In 1992, 743,534 km^{2} of land in the country was forested of which 92 percent was government land. This amounts to 22.7 percent land coverage, compared to the recommended 33 percent of the National Forest Policy Resolution 1952.

The majority of trees are broad-leaved deciduous, with one-sixth sal and one-tenth teak. Coniferous types are found in the northern high altitude regions and largely comprise pines, junipers and deodars.

India's forest cover ranges from the tropical rainforest of the Andaman Islands, Western Ghats, and Northeast India to the coniferous forest of the Himalaya. Between these extremes lie the sal-dominated moist deciduous forest of eastern India; teak-dominated dry deciduous forest of central and southern India; and the babul-dominated thorn forest of the central Deccan and western Gangetic plain. Pine, fir, spruce, cedar, larch and cypress are the timber-yielding plants widely prevalent throughout the hilly regions of India.

== Vegetation diversity and floristic wealth ==
India's great diversity of climates, from tropical to arctic, contribute to its extraordinarily rich and varied vegetation. From the coniferous and alpine forests of the Western and Eastern Himalayas to the evergreen woods of Assam, the dry vegetation of the Indus plain, and the mixed deciduous forests of the Deccan, the nation is separated into eight floristic areas, each with its own unique plant communities.

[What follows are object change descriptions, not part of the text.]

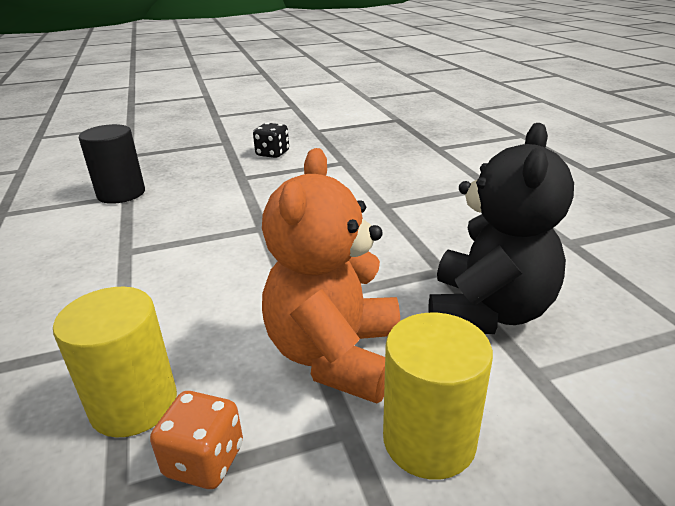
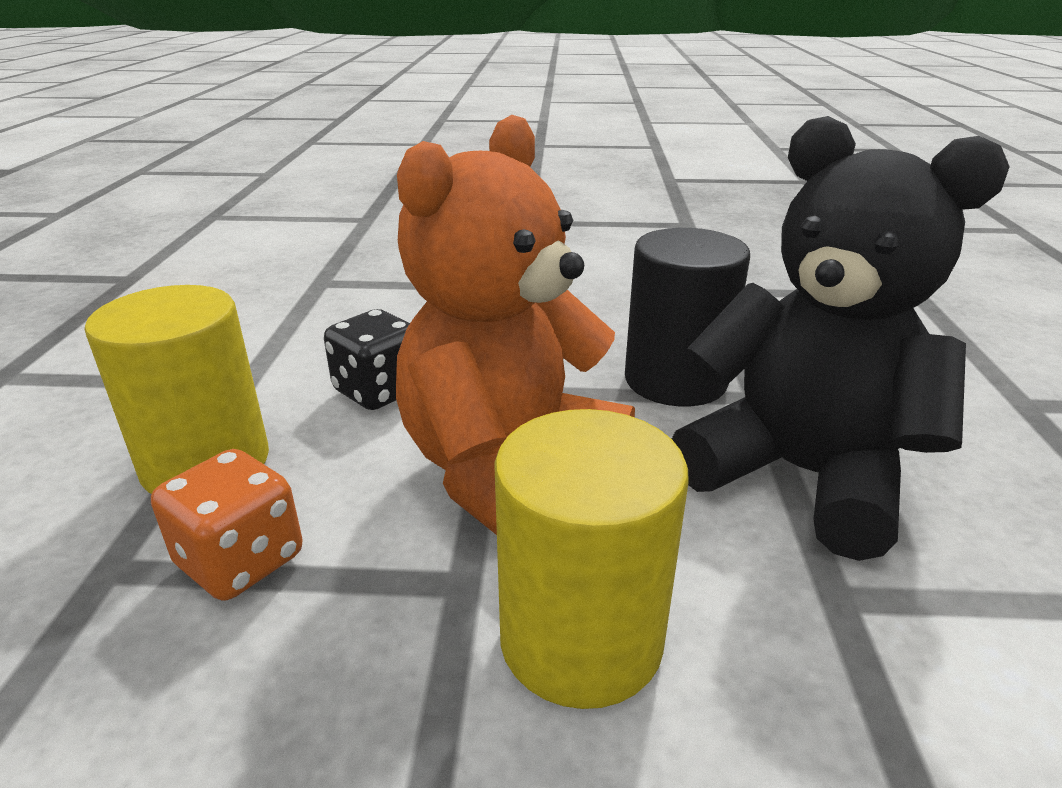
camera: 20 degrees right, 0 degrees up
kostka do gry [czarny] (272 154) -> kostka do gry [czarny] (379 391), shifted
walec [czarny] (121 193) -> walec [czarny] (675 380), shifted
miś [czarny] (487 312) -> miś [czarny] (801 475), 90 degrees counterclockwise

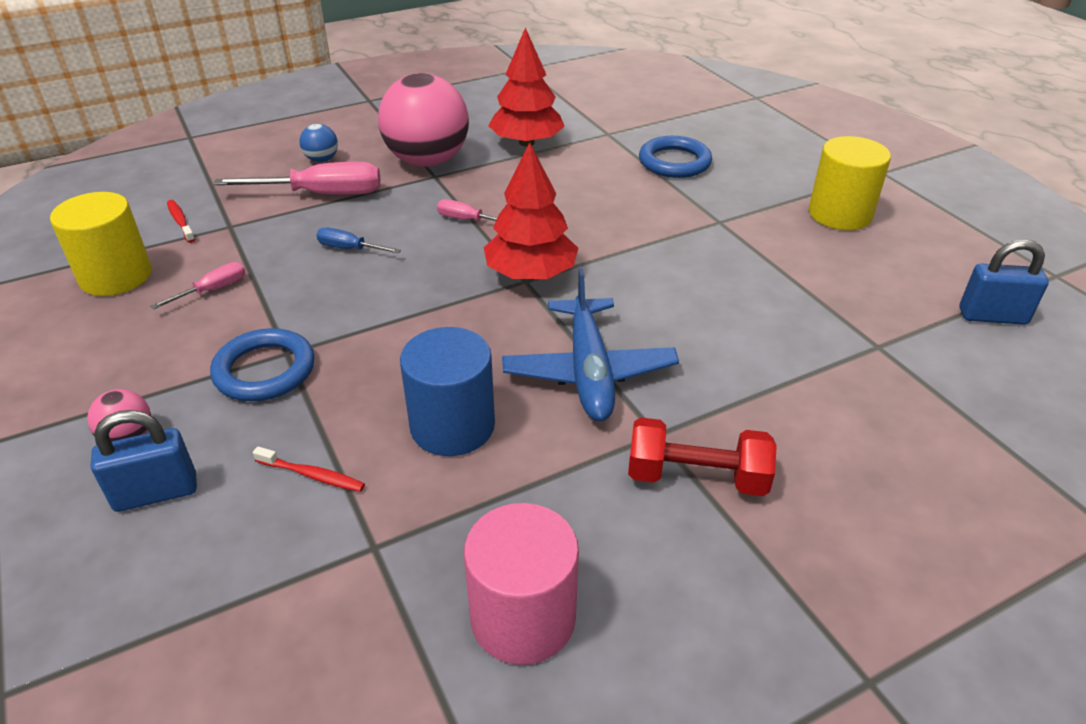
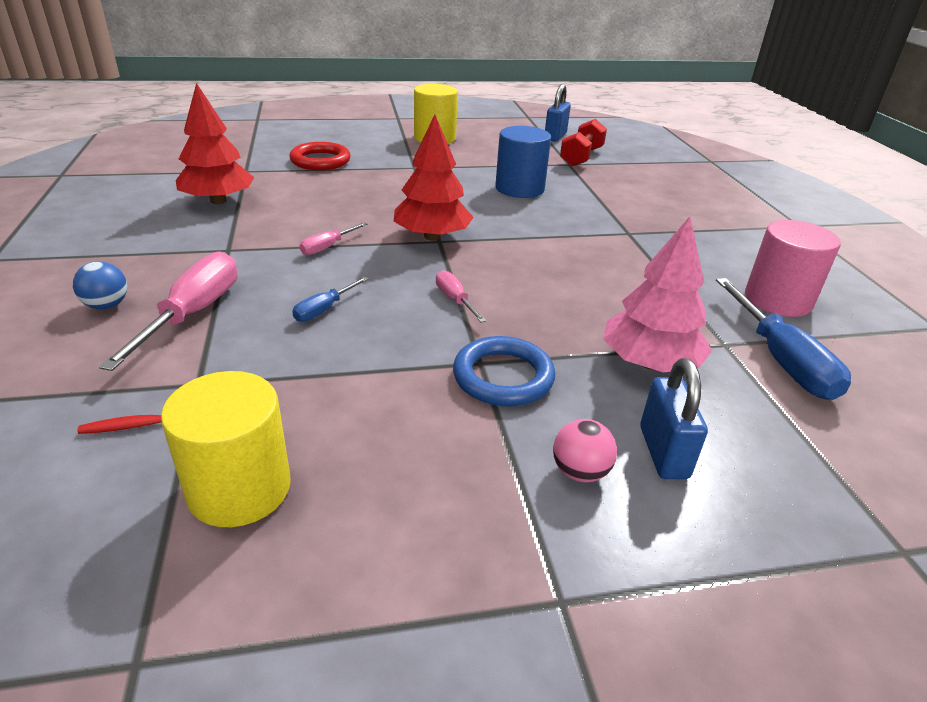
camera: 75 degrees left, 5 degrees down
pierścień [niebieski] (674 162) -> pierścień [czerwony] (320 161)
śrubokręt [różowy] (213 290) -> śrubokręt [różowy] (455 300), shifted
walec [niebieski] (452 426) -> walec [niebieski] (519 188), shifted
hantel [czerwony] (696 477) -> hantel [czerwony] (581 157), shifted
szczoteczka do zębów [czerwony] (312 475) -> drzewko [różowy] (649 363)
none -> śrubokręt [niebieski] (781 360)
piłka [różowy] (427 161) -> none
samolot [niebieski] (589 372) -> none

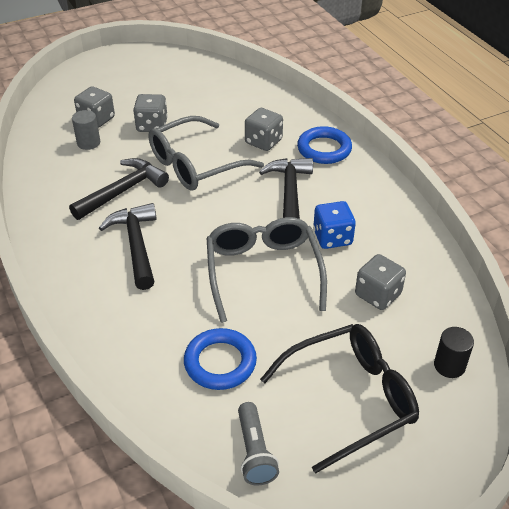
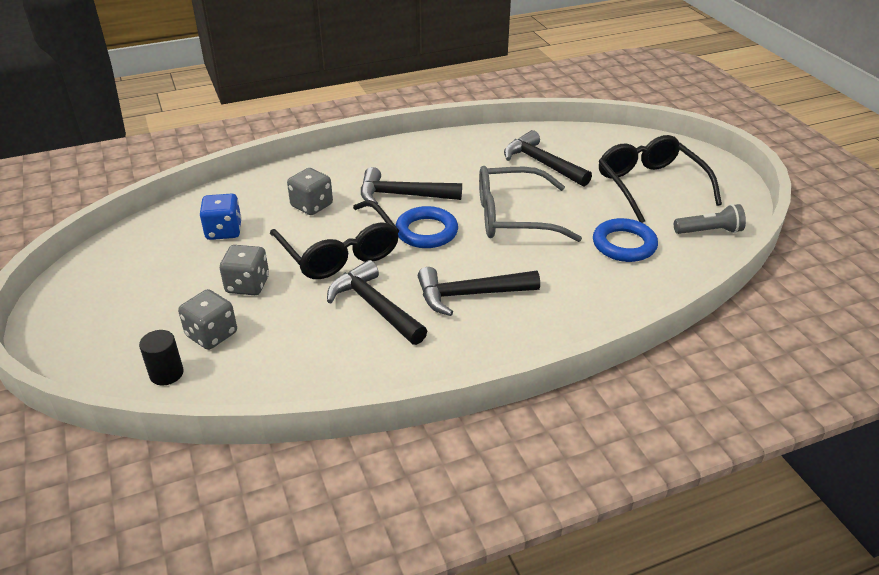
camera: 85 degrees left, 5 degrees down
walec [czarny] (449 365) -> walec [czarny] (166 373), shifted
kostka do gry [niebieski] (332 238) -> kostka do gry [niebieski] (224 231), shifted
okulary [szary] (195 165) -> okulary [czarny] (339 252)
pierścień [niebieski] (324 149) -> pierścień [niebieski] (426 232), shifted
kostka do gry [szary] (378 295) -> młotek [czarny] (542 163)
walec [szary] (88 143) -> none

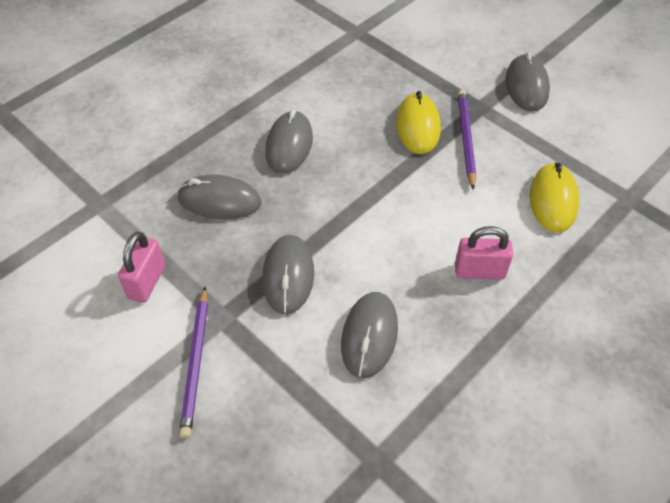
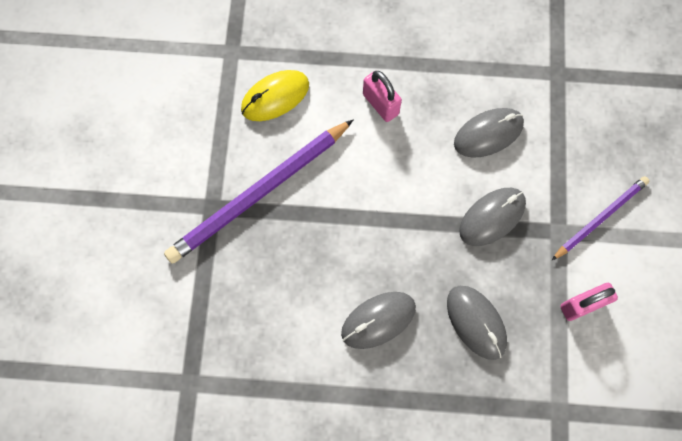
camera: 130 degrees left, 20 degrees up
ołówek [fioletowy] (465 139) -> ołówek [fioletowy] (259 193), x1.76
myszka [żółty] (418 126) -> none
myszka [szary] (526 86) -> none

== Plant diversity and conservation status ==
The Andaman Islands are renowned for its mangrove and evergreen forests, while the humid Malabar region is home to both lush forests and important plantation crops. With about 46,000 known plant species, of which roughly 15,000 make up the primary vascular flora, India is ranked eighth in the world for plant variety. Over 800 plant species are utilized by tribal people, according to ethnobotanical research conducted by the Botanical Survey of India (BSI). However, habitat degradation has put some 1,336 species in danger, and about 20 may already be extinct. As a result, BSI published the Red Data Book to list endangered plants.